# TASK GOAL
Provide only the number of lines below in which the string "Next" occurs.

# RECORDS SUPPLIED
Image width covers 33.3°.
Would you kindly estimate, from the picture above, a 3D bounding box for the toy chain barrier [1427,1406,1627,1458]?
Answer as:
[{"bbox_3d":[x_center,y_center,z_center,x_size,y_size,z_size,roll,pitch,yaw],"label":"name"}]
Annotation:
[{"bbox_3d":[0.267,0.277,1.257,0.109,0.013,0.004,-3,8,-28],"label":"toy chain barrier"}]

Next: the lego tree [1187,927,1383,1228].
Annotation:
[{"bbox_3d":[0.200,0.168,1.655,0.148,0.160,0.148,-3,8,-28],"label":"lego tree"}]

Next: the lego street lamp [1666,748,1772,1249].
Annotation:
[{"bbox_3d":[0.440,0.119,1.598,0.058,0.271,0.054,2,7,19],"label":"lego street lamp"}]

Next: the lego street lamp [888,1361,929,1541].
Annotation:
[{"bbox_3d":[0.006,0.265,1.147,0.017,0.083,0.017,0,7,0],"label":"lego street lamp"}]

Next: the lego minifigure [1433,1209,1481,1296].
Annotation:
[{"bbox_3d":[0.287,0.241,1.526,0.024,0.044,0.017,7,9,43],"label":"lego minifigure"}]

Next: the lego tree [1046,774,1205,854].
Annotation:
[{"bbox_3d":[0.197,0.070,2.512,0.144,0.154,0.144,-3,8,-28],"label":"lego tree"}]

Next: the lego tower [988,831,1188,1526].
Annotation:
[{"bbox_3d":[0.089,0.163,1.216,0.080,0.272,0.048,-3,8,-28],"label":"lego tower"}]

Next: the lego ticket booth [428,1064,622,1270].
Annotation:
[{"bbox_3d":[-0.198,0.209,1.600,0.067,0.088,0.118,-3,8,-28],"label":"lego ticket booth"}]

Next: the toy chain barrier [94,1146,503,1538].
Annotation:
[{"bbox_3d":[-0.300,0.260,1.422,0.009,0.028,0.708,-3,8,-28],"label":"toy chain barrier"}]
---
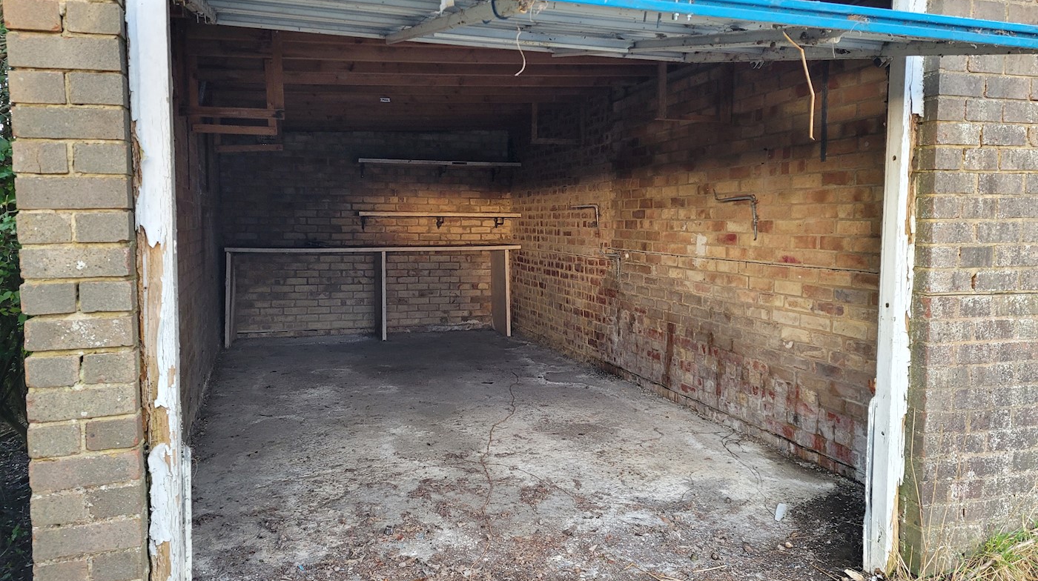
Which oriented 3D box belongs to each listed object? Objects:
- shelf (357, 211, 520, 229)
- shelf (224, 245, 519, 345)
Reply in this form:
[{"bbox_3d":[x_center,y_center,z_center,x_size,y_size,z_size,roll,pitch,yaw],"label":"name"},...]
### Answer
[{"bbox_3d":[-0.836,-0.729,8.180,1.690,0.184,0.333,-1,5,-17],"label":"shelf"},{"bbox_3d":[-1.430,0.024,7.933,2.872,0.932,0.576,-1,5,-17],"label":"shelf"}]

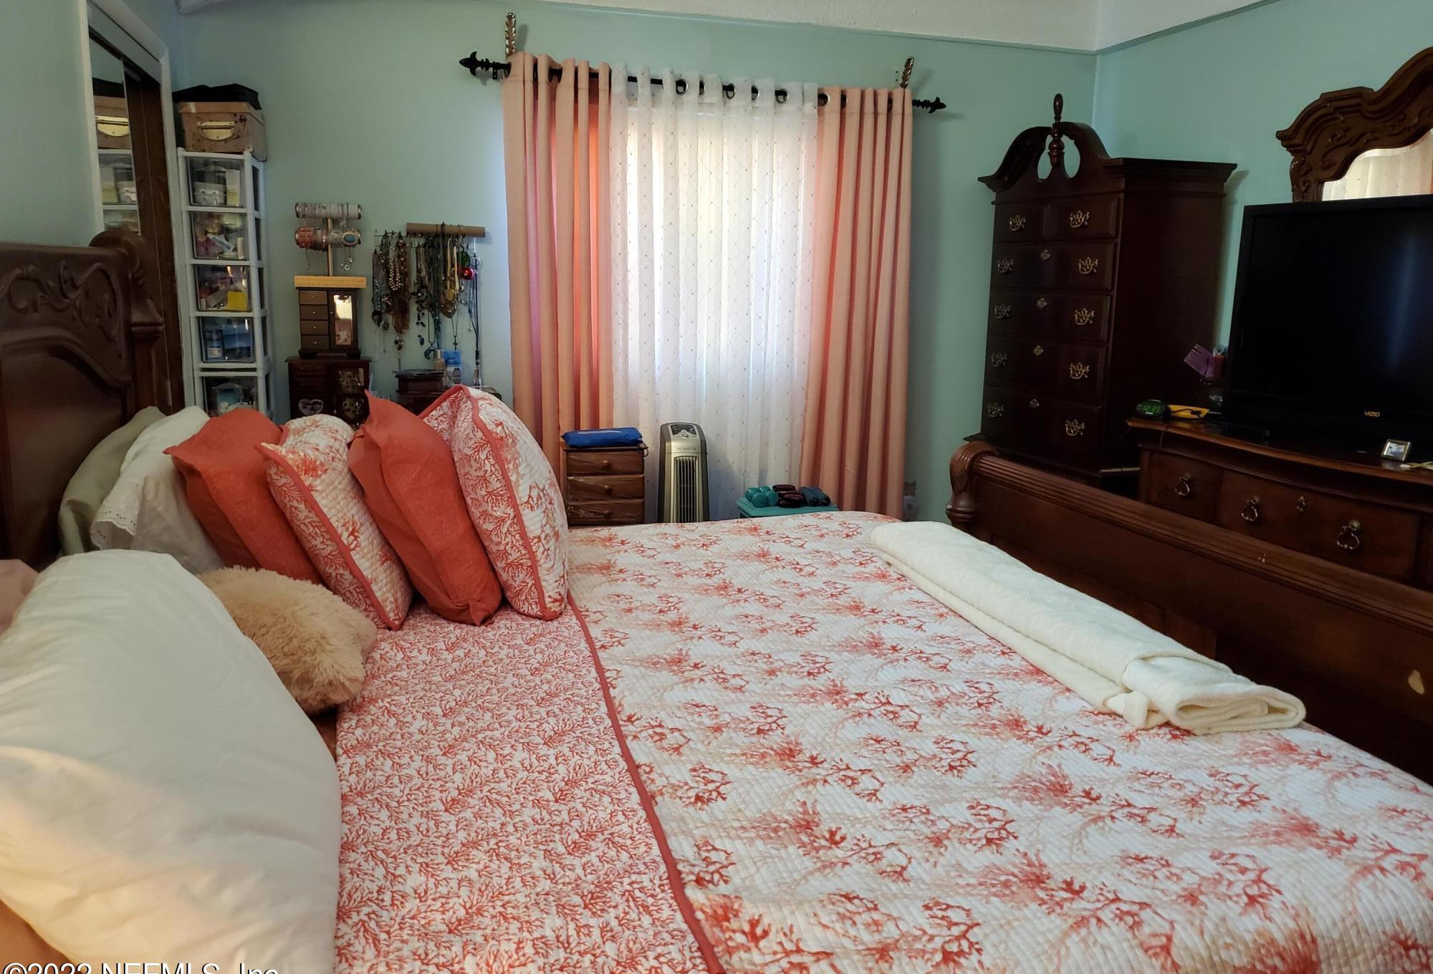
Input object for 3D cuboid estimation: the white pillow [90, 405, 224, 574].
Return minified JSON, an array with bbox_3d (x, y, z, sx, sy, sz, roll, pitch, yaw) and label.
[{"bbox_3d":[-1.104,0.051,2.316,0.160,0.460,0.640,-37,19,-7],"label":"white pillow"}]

# WORKED SOLUTION
8